Your tribute to him is beautiful and very touching.

Godspeed Leto


----------



## Yaichi's Mom (Jul 21, 2012)

I hope that the love and wonderful memories you both shared continues to make your heart smile during this difficult and painful time. Leto had a wonderful life full of love and joy. I am so, so sorry for your loss.


----------



## KKaren (Oct 29, 2014)

Thank you for sharing your beautiful tribute to Leto. I hope that these memories give you comfort.

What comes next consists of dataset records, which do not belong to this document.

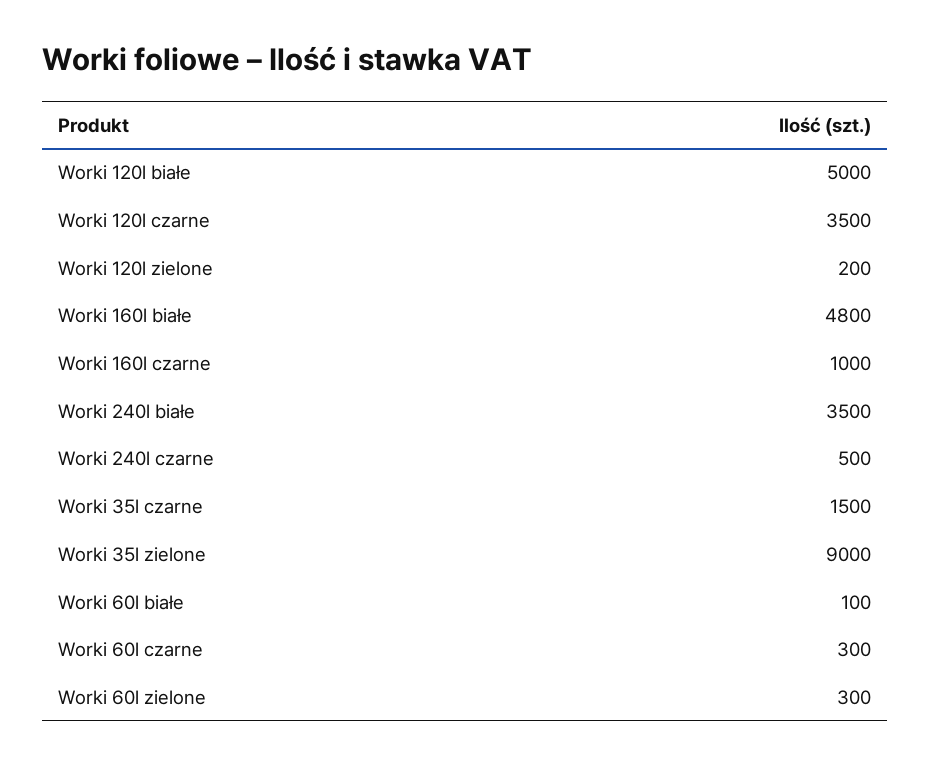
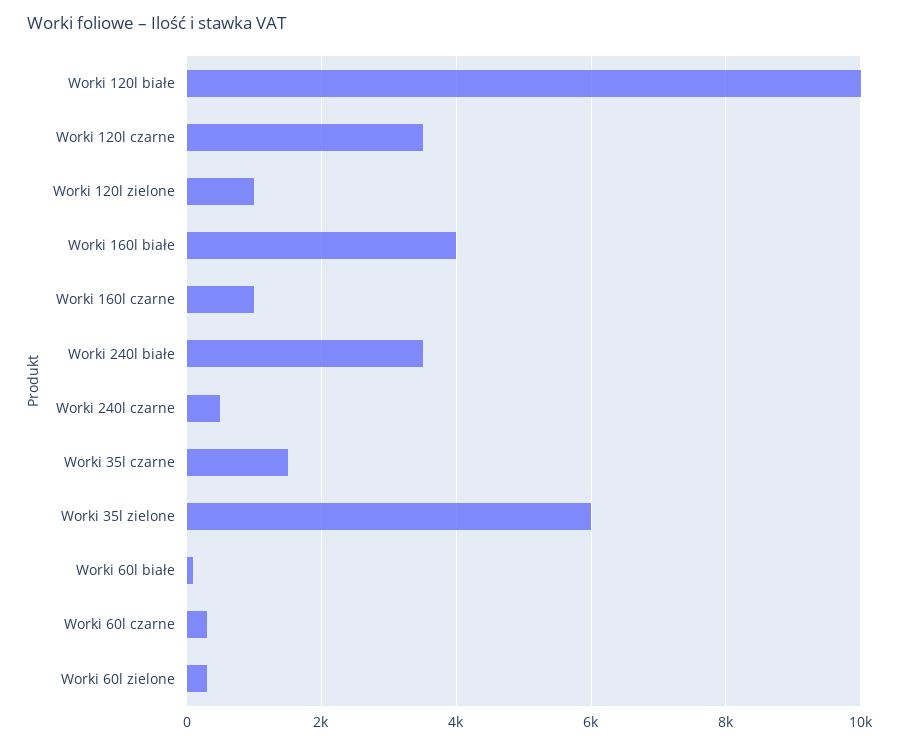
  {
-   "Worki 120l białe": 5000,
+   "Worki 120l białe": 10000,
    "Worki 120l czarne": 3500,
-   "Worki 120l zielone": 200,
+   "Worki 120l zielone": 1000,
-   "Worki 160l białe": 4800,
+   "Worki 160l białe": 4000,
    "Worki 160l czarne": 1000,
    "Worki 240l białe": 3500,
    "Worki 240l czarne": 500,
    "Worki 35l czarne": 1500,
-   "Worki 35l zielone": 9000,
+   "Worki 35l zielone": 6000,
    "Worki 60l białe": 100,
    "Worki 60l czarne": 300,
    "Worki 60l zielone": 300
  }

Thinking of you and Tag


----------



## Mrs_B (Jan 21, 2008)

Thank you for sharing. Absolutely beautiful


----------



## Karen519 (Aug 21, 2006)

*Video*

Your video is just beautiful! 

I'm sure that Tag misses Leto as much as you do.


----------



## wjane (Oct 12, 2013)

Thank you for sharing that beautiful tribute. I can see how bonded he and Tag were. I'm glad you are able to comfort each other.


----------



## Alaska7133 (May 26, 2011)

Great video, thanks for sharing your loss. So many of us have been through it. I hope the best for you and Tag.


----------



## 4goldengirls (Jun 10, 2014)

Beautiful dog, beautiful tribute. My condolences on your loss.


----------



## Melakat (Oct 9, 2010)

What a lovely tribute of your handsome boy Leto. It is so hard to say "good bye for now".

Thinking about you & Tag.

We are almost neighbours.


----------